In the 1920s and ’30s, some of the most popular radio programs in the United States featured radio psychics. The most successful among them made hundreds of thousands of dollars reading the minds and predicting the futures of eager listeners. To do it, they took advantage of a new and mysterious medium: radio.
Georgetown-based author John Buescher dove deep into this history in the book “Radio Psychics: Mind Reading and Fortune Telling in American Broadcasting, 1920-1940”. He told the Texas Standard many of these programs originated at so called border blaster stations located on either side of the Texas-Mexico border, in an effort to avoid regulation.

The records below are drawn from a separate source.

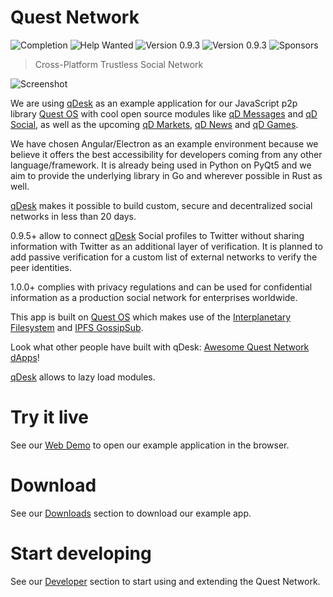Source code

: 
# Quest Network
![Completion](https://img.shields.io/badge/completion-32%25-orange) ![Help Wanted](https://img.shields.io/badge/%20-help--wanted-%23159818) ![Version 0.9.3](https://img.shields.io/badge/stable-v0.9.3-green) ![Version 0.9.3](https://img.shields.io/badge/dev-v0.9.4-blue) ![Sponsors](https://img.shields.io/badge/sponsors-2-orange)

> Cross-Platform Trustless Social Network


![Screenshot](https://github.com/QuestNetwork/qd-messages-ts/raw/0.9.3/doc/images/0.9.3.png?raw=true)

We are using [qDesk](https://questnetwork.github.io/docs/#/qDesk) as an example application for our JavaScript p2p library [Quest OS](https://questnetwork.github.io/docs/#/quest-os-js) with cool open source modules like  [qD Messages](https://questnetwork.github.io/docs/#/qd-messages-ts) and [qD Social](https://questnetwork.github.io/docs/#/qd-social-ts), as well as the upcoming  [qD Markets](https://questnetwork.github.io/docs/#/qd-market-ts), [qD News](https://questnetwork.github.io/docs/#/qd-news-ts) and [qD Games](https://questnetwork.github.io/docs/#/qd-games-ts).

We have chosen Angular/Electron as an example environment because we believe it offers the best accessibility for developers coming from any other language/framework. It is already being used in Python on PyQt5 and we aim to provide the underlying library in Go and wherever possible in Rust as well.

[qDesk](https://questnetwork.github.io/docs/#/qDesk) makes it possible to build custom, secure and decentralized social networks in less than 20 days.

0.9.5+ allow to connect [qDesk](https://questnetwork.github.io/docs/#/qDesk) Social profiles to Twitter without sharing information with Twitter as an additional layer of verification. It is planned to add passive verification for a custom list of external networks to verify the peer identities.

1.0.0+ complies with privacy regulations and can be used for confidential information as a production social network for enterprises worldwide.

This app is built on [Quest OS](https://questnetwork.github.io/docs/#/quest-os-js) which makes use of the [Interplanetary Filesystem](https://ipfs.io) and [IPFS GossipSub](https://blog.ipfs.io/2020-05-20-gossipsub-v1.1/).

Look what other people have built with qDesk: [Awesome Quest Network dApps](https://github.com/QuestNetwork/awesome/blob/master/README.md)!

 [qDesk](https://questnetwork.github.io/docs/#/qDesk) allows to lazy load modules.

# Try it live

See our [Web Demo](https://questnetwork.github.io/docs/#/web-demo.md) to open our example application in the browser.

# Download

See our [Downloads](https://questnetwork.github.io/docs/#/download.md) section to download our example app.

# Start developing

See our [Developer](https://questnetwork.github.io/docs/#/development.md) section to start using and extending the Quest Network.
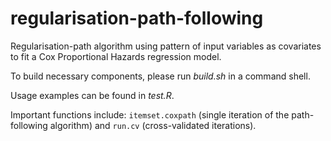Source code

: regularisation-path-following
=============================

Regularisation-path algorithm using pattern of input variables as covariates to fit a Cox Proportional Hazards regression model.

To build necessary components, please run *build.sh* in a command shell.

Usage examples can be found in *test.R*.

Important functions include: `itemset.coxpath` (single iteration of the path-following algorithm) and `run.cv` (cross-validated iterations). 
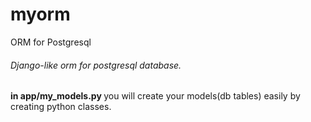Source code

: # myorm
ORM for Postgresql

###### Django-like orm for postgresql database.

<b> in app/my_models.py </b> you will create your models(db tables) easily by creating python classes.

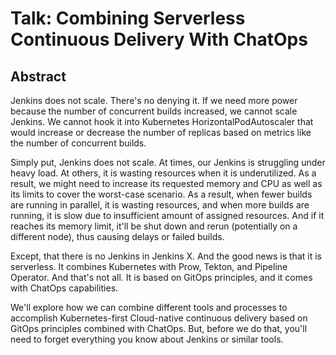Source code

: # Talk: Combining Serverless Continuous Delivery With ChatOps

## Abstract

Jenkins does not scale. There's no denying it. If we need more power because the number of concurrent builds increased, we cannot scale Jenkins. We cannot hook it into Kubernetes HorizontalPodAutoscaler that would increase or decrease the number of replicas based on metrics like the number of concurrent builds.

Simply put, Jenkins does not scale. At times, our Jenkins is struggling under heavy load. At others, it is wasting resources when it is underutilized. As a result, we might need to increase its requested memory and CPU as well as its limits to cover the worst-case scenario. As a result, when fewer builds are running in parallel, it is wasting resources, and when more builds are running, it is slow due to insufficient amount of assigned resources. And if it reaches its memory limit, it'll be shut down and rerun (potentially on a different node), thus causing delays or failed builds.

Except, that there is no Jenkins in Jenkins X. And the good news is that it is serverless. It combines Kubernetes with Prow, Tekton, and Pipeline Operator. And that's not all. It is based on GitOps principles, and it comes with ChatOps capabilities.

We'll explore how we can combine different tools and processes to accomplish Kubernetes-first Cloud-native continuous delivery based on GitOps principles combined with ChatOps. But, before we do that, you'll need to forget everything you know about Jenkins or similar tools.
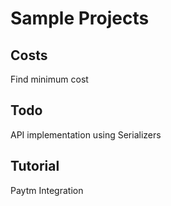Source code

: # Sample Projects

## Costs

Find minimum cost

## Todo

API implementation using Serializers

## Tutorial

Paytm Integration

Listen to the player above or read the transcript below to hear more of this under-explored history.
This transcript has been edited lightly for clarity.
Texas Standard: Why was radio such a natural medium for the supernatural?
John Buescher: It was because there had been a lot of speculation for several decades before commercial radio began in the early 1920s, having to do with the technology of radio. The technology was construed by many people to be a kind of mystic invisible force that would eventually allow even such things as telepathy and universal mind reading.
So who were these radio psychics?
These were actually mostly skilled vaudeville magicians who did this at first on the stage, live. It was a kind of a specialty of magic as opposed to doing tricks.
Why did Texas become a place for radio psychics?
Throughout the ’20s and early ’30s, the federal government did whatever it could do to push these people off the air. A few entrepreneurs, Dr. John Brinkley, for one, and Norman Baker for the other decided, well, if they won’t let us on the air in the United States, we’ll just step right down to the border and set up huge broadcasting stations down there. The studios would be on the Texas side and then the actual transmitters pointed north would be on the Mexican side. The most famous one was in Del Rio, but there was one in the Eagle Pass, there was one in Laredo, there was one in McAllen, there was one in El Paso and there were a couple down south in Brownsville. Some of these stations were, in fact, the strongest, most powerful stations in the world. The one in Del Rio, XERA, eventually was broadcasting at a million watts. With that, you could essentially broadcast all over the continent.
Your book documents the history of a few dozen radio psychics. Do any in particular stand out to you?
There was a pair of psychics, man and wife, eventually, who broadcast from XERA. One of them was named “Koran,” or at least that was his stage name; his real name was William Perry Taylor. He used to be on XERA practically every day and would accept letters from people and try to answer them. His wife was named “Rose Dawn,” at least that was her stage name. She specialized more in astrology. He specialized more in plain mind reading, and I think you’d have to call it counseling. Maybe you could imagine Ann Landers with spooky music behind her. He made hundreds of thousands of dollars.
He would say, well, send in your questions and I’ll answer them for free. But of course, he could only answer six or seven during a single program. So I think in order to juice the operations, most people would send in a buck or two. He spent a lot of time in Texas. He wasn’t just a visitor. They bought a property in Bandera. It was called the Mayan Dude Ranch. Koran convinced himself that he was a real psychic and that these powers could be developed by anybody. For some reason, a lot of these radio psychics, who were nicknamed as a group, “The Spooks,” they retired into Texas. Koran and Rose Dawn retired to San Antonio, along with a few others. Texas was really, as you said, ground zero for all of this work.
Why and how did the prevalence of radio psychics diminish?
I think it went away because the economics was such that you just couldn’t sustain an operation of a million watts indefinitely. The owners of these stations got into trouble in various ways and finally had to give up the stations. Another reason is, I think, the act itself became less and less plausible. But it’s never something that was completely eliminated. When they got pushed off the air, finally, a lot of them went back and continued to travel, to tour before live audiences.
What made you decide that radio psychics was a development in radio history that you wanted to dedicate to sharing with others?
It’s really something that historians of radio have neglected. It was a huge portion of every day radio life. If you turned on your radio, there was no way that you could avoid hearing one of these people. More than 250 local stations in the United States were running these shows between the mid-’20s and the mid-’30s. I think the historians were afraid of it, the subject, or they just simply dismissed it as some kind of oddball kind of thing. But one of the things the book shows is how important this was, not only just in itself, but in putting some kind of rod up the FCC’s [Federal Communications Commission] back in order to gain regulatory power in order to force these folks off the air.